At the heart of Tarizzo’s argument is a first-order question that has animated political philosophers of all stripes since at least Thomas Hobbes: how does a political “we” get formed out of individuals living together? Or, in other words, how is collective political will formed out of competing individual desires?

Behind this quandary lies the question of the possibility of the political itself: whether there can be—especially in modern democratic societies—a social bond that links individuals, often strangers or people with no ethnic or religious commonality, in a distinctive ethical relationship of citizenship. How, Tarizzo asks, can democratic politics sustain what Hegel called “an I that is We and We that is I”? This worry was raised by Jean-Jacques Rousseau in 1750 in his First Discourse: “We have Physicists, Geometricians, Chemists, Astronomers, Poets, Musicians, Painters; we no longer have citizens.”1 In contemporary Europe or North America, the tenor of Rousseau’s worry has become deafening. The growing clash between “populists” and “neoliberals” has reopened the debate on the very essence of democratic societies: do we need to be one people in order to keep democracy alive?

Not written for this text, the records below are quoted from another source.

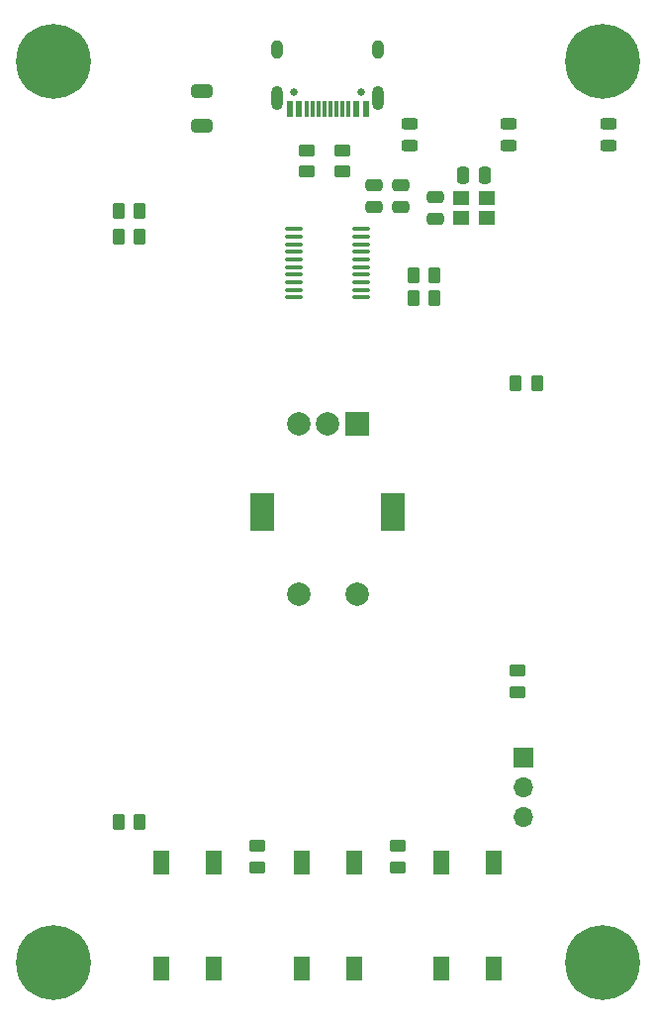
<source format=gts>
%TF.GenerationSoftware,KiCad,Pcbnew,(6.0.5)*%
%TF.CreationDate,2024-07-06T21:19:43+02:00*%
%TF.ProjectId,USB_Knob,5553425f-4b6e-46f6-922e-6b696361645f,rev?*%
%TF.SameCoordinates,Original*%
%TF.FileFunction,Soldermask,Top*%
%TF.FilePolarity,Negative*%
%FSLAX46Y46*%
G04 Gerber Fmt 4.6, Leading zero omitted, Abs format (unit mm)*
G04 Created by KiCad (PCBNEW (6.0.5)) date 2024-07-06 21:19:43*
%MOMM*%
%LPD*%
G01*
G04 APERTURE LIST*
G04 Aperture macros list*
%AMRoundRect*
0 Rectangle with rounded corners*
0 $1 Rounding radius*
0 $2 $3 $4 $5 $6 $7 $8 $9 X,Y pos of 4 corners*
0 Add a 4 corners polygon primitive as box body*
4,1,4,$2,$3,$4,$5,$6,$7,$8,$9,$2,$3,0*
0 Add four circle primitives for the rounded corners*
1,1,$1+$1,$2,$3*
1,1,$1+$1,$4,$5*
1,1,$1+$1,$6,$7*
1,1,$1+$1,$8,$9*
0 Add four rect primitives between the rounded corners*
20,1,$1+$1,$2,$3,$4,$5,0*
20,1,$1+$1,$4,$5,$6,$7,0*
20,1,$1+$1,$6,$7,$8,$9,0*
20,1,$1+$1,$8,$9,$2,$3,0*%
G04 Aperture macros list end*
%ADD10RoundRect,0.250000X-0.262500X-0.450000X0.262500X-0.450000X0.262500X0.450000X-0.262500X0.450000X0*%
%ADD11R,1.400000X1.200000*%
%ADD12R,1.400000X2.100000*%
%ADD13RoundRect,0.250000X0.262500X0.450000X-0.262500X0.450000X-0.262500X-0.450000X0.262500X-0.450000X0*%
%ADD14RoundRect,0.250000X-0.450000X0.262500X-0.450000X-0.262500X0.450000X-0.262500X0.450000X0.262500X0*%
%ADD15RoundRect,0.250000X0.450000X-0.262500X0.450000X0.262500X-0.450000X0.262500X-0.450000X-0.262500X0*%
%ADD16R,1.700000X1.700000*%
%ADD17O,1.700000X1.700000*%
%ADD18C,6.400000*%
%ADD19RoundRect,0.250000X-0.475000X0.250000X-0.475000X-0.250000X0.475000X-0.250000X0.475000X0.250000X0*%
%ADD20RoundRect,0.243750X0.456250X-0.243750X0.456250X0.243750X-0.456250X0.243750X-0.456250X-0.243750X0*%
%ADD21C,0.650000*%
%ADD22R,0.600000X1.450000*%
%ADD23R,0.300000X1.450000*%
%ADD24O,1.000000X2.100000*%
%ADD25O,1.000000X1.600000*%
%ADD26RoundRect,0.250000X-0.650000X0.325000X-0.650000X-0.325000X0.650000X-0.325000X0.650000X0.325000X0*%
%ADD27RoundRect,0.250000X-0.250000X-0.475000X0.250000X-0.475000X0.250000X0.475000X-0.250000X0.475000X0*%
%ADD28RoundRect,0.100000X-0.637500X-0.100000X0.637500X-0.100000X0.637500X0.100000X-0.637500X0.100000X0*%
%ADD29R,2.000000X2.000000*%
%ADD30C,2.000000*%
%ADD31R,2.000000X3.200000*%
%ADD32RoundRect,0.250000X0.475000X-0.250000X0.475000X0.250000X-0.475000X0.250000X-0.475000X-0.250000X0*%
G04 APERTURE END LIST*
D10*
%TO.C,R6*%
X165587500Y-92500000D03*
X167412500Y-92500000D03*
%TD*%
D11*
%TO.C,Y1*%
X160900000Y-78350000D03*
X163100000Y-78350000D03*
X163100000Y-76650000D03*
X160900000Y-76650000D03*
%TD*%
D12*
%TO.C,S1*%
X135250000Y-142550000D03*
X135250000Y-133450000D03*
X139750000Y-142550000D03*
X139750000Y-133450000D03*
%TD*%
D13*
%TO.C,R9*%
X133412500Y-80000000D03*
X131587500Y-80000000D03*
%TD*%
D12*
%TO.C,S2*%
X147250000Y-142550000D03*
X147250000Y-133450000D03*
X151750000Y-142550000D03*
X151750000Y-133450000D03*
%TD*%
D14*
%TO.C,R2*%
X147750000Y-72587500D03*
X147750000Y-74412500D03*
%TD*%
D15*
%TO.C,R11*%
X165750000Y-118912500D03*
X165750000Y-117087500D03*
%TD*%
D16*
%TO.C,J2*%
X166250000Y-124500000D03*
D17*
X166250000Y-127040000D03*
X166250000Y-129580000D03*
%TD*%
D18*
%TO.C,H2*%
X173000000Y-65000000D03*
%TD*%
D10*
%TO.C,R10*%
X156837500Y-85250000D03*
X158662500Y-85250000D03*
%TD*%
D18*
%TO.C,H1*%
X126000000Y-65000000D03*
%TD*%
%TO.C,H4*%
X173000000Y-142000000D03*
%TD*%
D19*
%TO.C,C3*%
X155750000Y-75550000D03*
X155750000Y-77450000D03*
%TD*%
D10*
%TO.C,R8*%
X156837500Y-83250000D03*
X158662500Y-83250000D03*
%TD*%
D20*
%TO.C,D2*%
X165000000Y-72187500D03*
X165000000Y-70312500D03*
%TD*%
%TO.C,D3*%
X173500000Y-72187500D03*
X173500000Y-70312500D03*
%TD*%
D21*
%TO.C,J1*%
X146610000Y-67600000D03*
X152390000Y-67600000D03*
D22*
X152750000Y-69045000D03*
X151950000Y-69045000D03*
D23*
X150750000Y-69045000D03*
X149750000Y-69045000D03*
X149250000Y-69045000D03*
X148250000Y-69045000D03*
D22*
X147050000Y-69045000D03*
X146250000Y-69045000D03*
X146250000Y-69045000D03*
X147050000Y-69045000D03*
D23*
X147750000Y-69045000D03*
X148750000Y-69045000D03*
X150250000Y-69045000D03*
X151250000Y-69045000D03*
D22*
X151950000Y-69045000D03*
X152750000Y-69045000D03*
D24*
X153820000Y-68130000D03*
D25*
X153820000Y-63950000D03*
X145180000Y-63950000D03*
D24*
X145180000Y-68130000D03*
%TD*%
D13*
%TO.C,R7*%
X133412500Y-77750000D03*
X131587500Y-77750000D03*
%TD*%
D15*
%TO.C,R4*%
X143500000Y-133912500D03*
X143500000Y-132087500D03*
%TD*%
D14*
%TO.C,R1*%
X150750000Y-72587500D03*
X150750000Y-74412500D03*
%TD*%
D15*
%TO.C,R5*%
X155500000Y-133912500D03*
X155500000Y-132087500D03*
%TD*%
D18*
%TO.C,H3*%
X126000000Y-142000000D03*
%TD*%
D26*
%TO.C,C1*%
X138750000Y-67525000D03*
X138750000Y-70475000D03*
%TD*%
D27*
%TO.C,C5*%
X161050000Y-74750000D03*
X162950000Y-74750000D03*
%TD*%
D20*
%TO.C,D1*%
X156500000Y-72187500D03*
X156500000Y-70312500D03*
%TD*%
D10*
%TO.C,R3*%
X131587500Y-130000000D03*
X133412500Y-130000000D03*
%TD*%
D28*
%TO.C,U1*%
X146637500Y-79325000D03*
X146637500Y-79975000D03*
X146637500Y-80625000D03*
X146637500Y-81275000D03*
X146637500Y-81925000D03*
X146637500Y-82575000D03*
X146637500Y-83225000D03*
X146637500Y-83875000D03*
X146637500Y-84525000D03*
X146637500Y-85175000D03*
X152362500Y-85175000D03*
X152362500Y-84525000D03*
X152362500Y-83875000D03*
X152362500Y-83225000D03*
X152362500Y-82575000D03*
X152362500Y-81925000D03*
X152362500Y-81275000D03*
X152362500Y-80625000D03*
X152362500Y-79975000D03*
X152362500Y-79325000D03*
%TD*%
D29*
%TO.C,SW1*%
X152000000Y-96000000D03*
D30*
X147000000Y-96000000D03*
X149500000Y-96000000D03*
D31*
X155100000Y-103500000D03*
X143900000Y-103500000D03*
D30*
X147000000Y-110500000D03*
X152000000Y-110500000D03*
%TD*%
D12*
%TO.C,S3*%
X159250000Y-142550000D03*
X159250000Y-133450000D03*
X163750000Y-142550000D03*
X163750000Y-133450000D03*
%TD*%
D19*
%TO.C,C4*%
X158750000Y-76550000D03*
X158750000Y-78450000D03*
%TD*%
D32*
%TO.C,C2*%
X153500000Y-77450000D03*
X153500000Y-75550000D03*
%TD*%
M02*

</source>
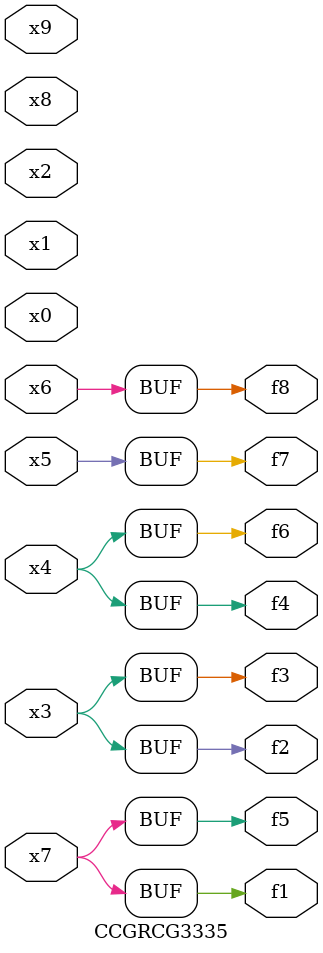
<source format=v>
module CCGRCG3335(
	input x0, x1, x2, x3, x4, x5, x6, x7, x8, x9,
	output f1, f2, f3, f4, f5, f6, f7, f8
);
	assign f1 = x7;
	assign f2 = x3;
	assign f3 = x3;
	assign f4 = x4;
	assign f5 = x7;
	assign f6 = x4;
	assign f7 = x5;
	assign f8 = x6;
endmodule

</source>
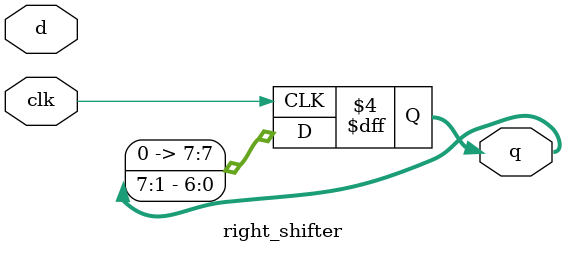
<source format=v>
module right_shifter(clk, q,d);  

    input  clk;  
    input d;  
    output  [7:0] q;  
    reg   [7:0]  q; 
    initial q = 0;

    always @(posedge clk)
          begin
            q <= (q >> 1);
            q[8] <= d;
          end  

endmodule
</source>
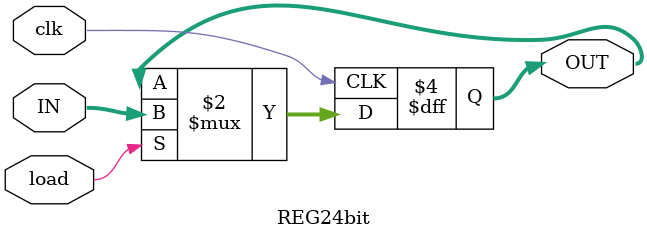
<source format=v>
`timescale 1ns / 1ps
module REG24bit(
    input clk, load,
    input [23:0] IN,
    output reg [23:0] OUT
    );

	always @(posedge clk) begin
		
		if(load) begin
			OUT <= IN;
		end		
		
	end

endmodule

</source>
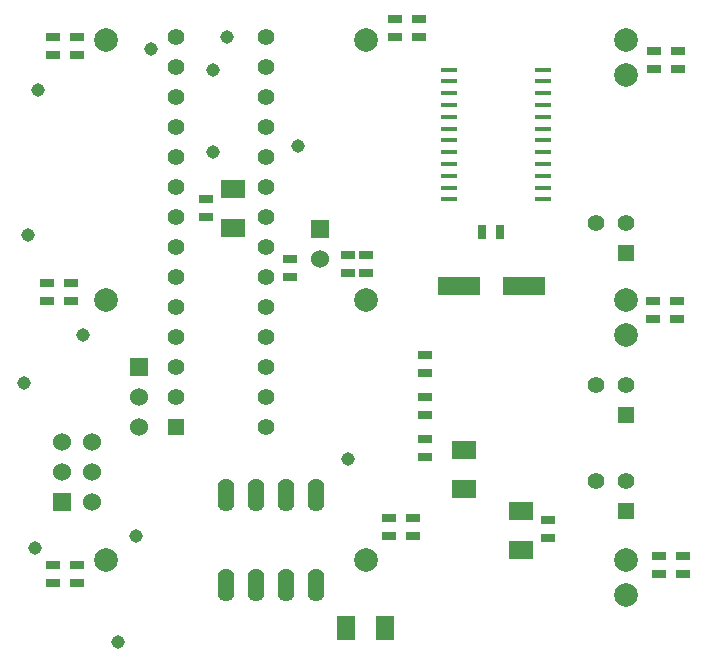
<source format=gts>
G04 (created by PCBNEW (2013-jul-07)-stable) date śro, 2 lis 2016, 23:07:26*
%MOIN*%
G04 Gerber Fmt 3.4, Leading zero omitted, Abs format*
%FSLAX34Y34*%
G01*
G70*
G90*
G04 APERTURE LIST*
%ADD10C,0.00590551*%
%ADD11R,0.055X0.055*%
%ADD12C,0.055*%
%ADD13R,0.0551X0.0138*%
%ADD14R,0.08X0.06*%
%ADD15R,0.045X0.025*%
%ADD16R,0.025X0.045*%
%ADD17C,0.0787402*%
%ADD18R,0.1417X0.063*%
%ADD19R,0.06X0.06*%
%ADD20C,0.06*%
%ADD21O,0.055X0.11*%
%ADD22R,0.06X0.08*%
%ADD23C,0.045*%
G04 APERTURE END LIST*
G54D10*
G54D11*
X64766Y-36629D03*
G54D12*
X64766Y-35629D03*
X63766Y-35629D03*
G54D11*
X64766Y-42029D03*
G54D12*
X64766Y-41029D03*
X63766Y-41029D03*
G54D11*
X64766Y-45229D03*
G54D12*
X64766Y-44229D03*
X63766Y-44229D03*
G54D13*
X62007Y-34842D03*
X62007Y-34448D03*
X62007Y-34055D03*
X62007Y-33661D03*
X62007Y-33267D03*
X62007Y-32874D03*
X62007Y-32480D03*
X62007Y-32086D03*
X62007Y-31692D03*
X62007Y-31299D03*
X62007Y-30905D03*
X62007Y-30511D03*
X58858Y-30511D03*
X58858Y-30905D03*
X58858Y-31299D03*
X58858Y-31692D03*
X58858Y-32086D03*
X58858Y-32480D03*
X58858Y-32874D03*
X58858Y-33267D03*
X58858Y-33661D03*
X58858Y-34055D03*
X58858Y-34448D03*
X58858Y-34842D03*
G54D14*
X51666Y-35779D03*
X51666Y-34479D03*
G54D15*
X58066Y-40629D03*
X58066Y-40029D03*
X58066Y-41429D03*
X58066Y-42029D03*
X58066Y-43429D03*
X58066Y-42829D03*
X50766Y-34829D03*
X50766Y-35429D03*
X53566Y-37429D03*
X53566Y-36829D03*
X56862Y-45463D03*
X56862Y-46063D03*
X46466Y-47029D03*
X46466Y-47629D03*
X57662Y-45463D03*
X57662Y-46063D03*
X45666Y-47029D03*
X45666Y-47629D03*
X46266Y-37629D03*
X46266Y-38229D03*
X65866Y-46724D03*
X65866Y-47324D03*
X45466Y-37629D03*
X45466Y-38229D03*
X66666Y-46724D03*
X66666Y-47324D03*
X66469Y-38222D03*
X66469Y-38822D03*
X56102Y-36707D03*
X56102Y-37307D03*
X65669Y-38222D03*
X65669Y-38822D03*
X55511Y-36707D03*
X55511Y-37307D03*
X46466Y-29429D03*
X46466Y-30029D03*
G54D16*
X60566Y-35929D03*
X59966Y-35929D03*
G54D15*
X66511Y-30508D03*
X66511Y-29908D03*
X65711Y-30508D03*
X65711Y-29908D03*
X45666Y-29429D03*
X45666Y-30029D03*
X57066Y-29429D03*
X57066Y-28829D03*
X57866Y-29429D03*
X57866Y-28829D03*
G54D17*
X47440Y-46850D03*
X56102Y-46850D03*
X64763Y-46850D03*
X47440Y-38188D03*
X56102Y-38188D03*
X64763Y-38188D03*
X47440Y-29527D03*
X56102Y-29527D03*
X64763Y-29527D03*
X64763Y-30708D03*
X64763Y-39370D03*
X64763Y-48031D03*
G54D12*
X49766Y-41429D03*
X49766Y-40429D03*
X49766Y-39429D03*
X49766Y-38429D03*
X49766Y-37429D03*
X49766Y-36429D03*
X49766Y-35429D03*
X49766Y-34429D03*
X49766Y-33429D03*
X49766Y-32429D03*
X49766Y-31429D03*
X49766Y-30429D03*
X49766Y-29429D03*
G54D11*
X49766Y-42429D03*
G54D12*
X52766Y-29429D03*
X52766Y-30429D03*
X52766Y-31429D03*
X52766Y-32429D03*
X52766Y-33429D03*
X52766Y-34429D03*
X52766Y-35429D03*
X52766Y-36429D03*
X52766Y-37429D03*
X52766Y-38429D03*
X52766Y-39429D03*
X52766Y-40429D03*
X52766Y-41429D03*
X52766Y-42429D03*
G54D18*
X59183Y-37729D03*
X61349Y-37729D03*
G54D19*
X48523Y-40437D03*
G54D20*
X48523Y-41437D03*
X48523Y-42437D03*
G54D19*
X45966Y-44929D03*
G54D20*
X46966Y-44929D03*
X45966Y-43929D03*
X46966Y-43929D03*
X45966Y-42929D03*
X46966Y-42929D03*
G54D21*
X51416Y-47679D03*
X52416Y-47679D03*
X53416Y-47679D03*
X54416Y-47679D03*
X54416Y-44679D03*
X53416Y-44679D03*
X52416Y-44679D03*
X51416Y-44679D03*
G54D19*
X54566Y-35829D03*
G54D20*
X54566Y-36829D03*
G54D22*
X56716Y-49129D03*
X55416Y-49129D03*
G54D14*
X59366Y-44479D03*
X59366Y-43179D03*
G54D23*
X51476Y-29429D03*
X48917Y-29822D03*
X50984Y-33267D03*
X44842Y-36023D03*
X45177Y-31200D03*
X50984Y-30511D03*
G54D15*
X62166Y-45529D03*
X62166Y-46129D03*
G54D14*
X61266Y-46529D03*
X61266Y-45229D03*
G54D23*
X45078Y-46456D03*
X47834Y-49606D03*
X46653Y-39370D03*
X48425Y-46062D03*
X53838Y-33070D03*
X44685Y-40944D03*
X55511Y-43503D03*
M02*

</source>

And, how do we define the concept of a democratic people, anyway?

To explain how citizenship of a modern democratic sort is possible, Tarizzo draws on Jacques Lacan’s view that subjectivity should be seen as a process, a grammatical formation, rather than a substance. In practical-political terms, this means that subject-formation is a process, Tarizzo says, “whereby the invariance of the first-person perspective is secured, but the subject’s identity cannot be found.” Lacan himself did not elaborate a distinct theory of political subject formation; Tarizzo’s contribution is to show the usefulness of Lacan’s distinction between “subject” and “identity” for an understanding of the workings of modern democratic politics.

Democracy, Tarizzo argues, flourishes when the opening between subjectivity and identity is maintained. Indeed, in Tarizzo’s view, democracy turns out to be a process of never-ending recovery from the lack of certain identity, a process that can take different propitious directions depending on the political grammar at work.



Notes

1. Jean-Jacques Rousseau, Discourse on the Sciences and Arts or First Discourse (1750), in The Discourses and Other Early Political Writings, trans. and ed. Victor Gourevitch (Cambridge: Cambridge University Press, 1997), §54, 24.